October 7, 2014 by Anghus Houvouras

Anghus Houvouras on the ‘Franchise Wars’ and the end of anticipation….

The Hollywood landscape has changed so much in the 21st century. Hollywood has always been keen to build a franchise. They are the safe bets in an industry of constantly changing trends and rapidly evolving consumer taste. The movie industry has reliant on franchises for as long as it’s existed. There’s a reason many of the first movies were based on books or well-known characters like Sherlock Holmes. Franchises are nothing new, however we are now entering a unprecedented era where franchised content is becoming more and more frequent.

As more news broke about Disney’s intention to roll out a slate of Obi-Wan ‘standalone’ films, the internet continued to buzz with excitement about a world where we get a Star Wars movie every 12 months.

Every… twelve… months.

It’s easy to understand the appeal to fans who are chomping at the bit to take another tour of a galaxy far, far away. Those who love Star Wars (and Marvel, DC, etc) work under the assumption that more = better. They work under that assumption because they haven’t had to exist in a world where their tastes are indulged with greater and greater frequency.

Hollywood is churning out so much franchised product, and let’s face it, these are not exceptional works of art containing a whole lot of substance. These are sugary confections engineered to get people excited. To stoke the dormant coals inside middle-aged fanboys desperate to rekindle that feeling they discovered when first discovering Star Wars or comic books or Transformers. Movies created to get children to buy action figures and video games. Increasing the output of these movies creates an empty cinematic diet that could leave audiences sugar shocked.

This is uncharted territory because we’ve never existed in a landscape where fans are given a new installment every single year. Marvel has yet to find the apex of their cinematic success proving that audiences have an appetite for multiple franchise movies each year, but once other franchises begin replicating that success we’re going to be drifting through unfamiliar waters.
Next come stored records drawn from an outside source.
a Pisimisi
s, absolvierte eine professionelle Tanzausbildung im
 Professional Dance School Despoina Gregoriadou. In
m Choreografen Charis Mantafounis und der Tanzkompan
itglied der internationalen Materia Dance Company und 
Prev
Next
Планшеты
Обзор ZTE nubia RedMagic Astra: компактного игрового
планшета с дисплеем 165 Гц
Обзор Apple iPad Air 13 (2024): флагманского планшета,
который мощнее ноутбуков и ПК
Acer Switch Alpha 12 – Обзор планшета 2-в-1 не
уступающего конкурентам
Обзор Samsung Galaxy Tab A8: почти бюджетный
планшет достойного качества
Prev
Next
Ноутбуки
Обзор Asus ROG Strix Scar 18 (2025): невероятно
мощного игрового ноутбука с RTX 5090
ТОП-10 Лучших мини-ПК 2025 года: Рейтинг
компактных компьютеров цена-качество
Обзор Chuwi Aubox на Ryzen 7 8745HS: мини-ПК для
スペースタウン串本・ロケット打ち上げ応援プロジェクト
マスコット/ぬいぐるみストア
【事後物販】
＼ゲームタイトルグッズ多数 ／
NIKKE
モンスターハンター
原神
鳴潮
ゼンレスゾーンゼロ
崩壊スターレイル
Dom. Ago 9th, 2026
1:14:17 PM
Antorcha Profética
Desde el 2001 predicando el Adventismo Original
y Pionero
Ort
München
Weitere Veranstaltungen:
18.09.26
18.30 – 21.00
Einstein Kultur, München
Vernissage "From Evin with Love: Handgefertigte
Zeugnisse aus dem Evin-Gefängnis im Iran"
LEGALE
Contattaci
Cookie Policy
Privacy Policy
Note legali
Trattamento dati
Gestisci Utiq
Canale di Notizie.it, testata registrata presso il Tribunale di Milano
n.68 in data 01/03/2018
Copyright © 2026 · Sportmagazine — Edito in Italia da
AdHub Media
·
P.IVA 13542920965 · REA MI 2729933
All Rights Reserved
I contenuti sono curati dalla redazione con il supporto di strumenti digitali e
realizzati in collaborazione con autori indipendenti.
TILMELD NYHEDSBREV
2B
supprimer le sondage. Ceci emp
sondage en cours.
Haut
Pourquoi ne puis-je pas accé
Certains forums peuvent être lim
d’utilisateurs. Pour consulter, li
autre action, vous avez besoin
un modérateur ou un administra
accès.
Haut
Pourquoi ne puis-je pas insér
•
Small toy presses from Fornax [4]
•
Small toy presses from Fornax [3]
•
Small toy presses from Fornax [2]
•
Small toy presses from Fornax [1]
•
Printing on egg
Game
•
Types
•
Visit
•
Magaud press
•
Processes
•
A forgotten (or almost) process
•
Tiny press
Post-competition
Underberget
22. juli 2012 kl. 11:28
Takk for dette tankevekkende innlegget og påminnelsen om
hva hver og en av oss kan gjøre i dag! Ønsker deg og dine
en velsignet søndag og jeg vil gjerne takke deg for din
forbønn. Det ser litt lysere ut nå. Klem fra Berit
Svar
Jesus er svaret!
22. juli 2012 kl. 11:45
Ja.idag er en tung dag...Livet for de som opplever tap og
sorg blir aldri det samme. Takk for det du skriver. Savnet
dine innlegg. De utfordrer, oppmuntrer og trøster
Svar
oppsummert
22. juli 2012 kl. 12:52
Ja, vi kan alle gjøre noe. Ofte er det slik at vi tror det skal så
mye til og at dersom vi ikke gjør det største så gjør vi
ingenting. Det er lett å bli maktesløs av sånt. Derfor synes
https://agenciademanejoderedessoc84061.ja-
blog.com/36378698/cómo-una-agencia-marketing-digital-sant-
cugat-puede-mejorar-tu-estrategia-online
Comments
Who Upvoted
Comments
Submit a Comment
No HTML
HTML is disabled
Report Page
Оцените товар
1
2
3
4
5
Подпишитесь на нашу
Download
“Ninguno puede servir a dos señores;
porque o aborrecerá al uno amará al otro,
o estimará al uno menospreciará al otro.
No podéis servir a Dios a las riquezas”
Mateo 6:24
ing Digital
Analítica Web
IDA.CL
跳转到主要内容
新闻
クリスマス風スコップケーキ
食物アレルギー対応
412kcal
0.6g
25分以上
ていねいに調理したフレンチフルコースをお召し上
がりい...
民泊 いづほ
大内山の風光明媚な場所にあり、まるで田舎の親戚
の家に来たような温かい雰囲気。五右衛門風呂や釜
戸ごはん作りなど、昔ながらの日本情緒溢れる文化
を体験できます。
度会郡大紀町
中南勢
Every single year you’ll be gifted with a Star Wars film. Three Marvel films. Two DC movies. Some of those years you’ll get a Transformers, and a Spider-Man, and an X-Men movie (and now possible a TV show). We already have Batman themed TV shows. Arrow. Flash. Constantine. Supergirl is coming.

We’re getting too much too soon, and what really suffers is the concept of anticipation. That feeling you get seeing the trailer or first teaser for the movie you’ve been eagerly awaiting since it was first announced. That is the cost of instant gratification. When all your geek desires are being fulfilled at a breakneck pace, will any of it feel special anymore. If A New Hope, The Empire Strikes Back, and Return of the Jedi were released in 1977, 1978, and 1979 would Star Wars have become the most legendary pop culture film series of all time? Or was it the delay between installments that built anticipation and allowed it to be a phenomenon over a span of seven years?

In comparison, look at The Hobbit. The annual billion dollar earner that makes a ton of money but is met with a collective shrug from film fans. Did no one consider the possibility that releasing three three hour movies back to back in three years was a mistake? Certainly Warner Bros. didn’t as they count the profits. We’ve seen the atrophy before. Two Matrix sequels hurt the franchise irreparably. Two Pirates of the Caribbean sequels in back to back years made money but eroded interest in subsequent installments.

At some point we’re going to hit the saturation point. This orgy of excess will eventually yield smaller returns as more franchises vie for a piece of the lucrative pie. Once you remove anticipation from the equation, what does that mean for this ‘more is better’ paradigm the studios are currently peddling?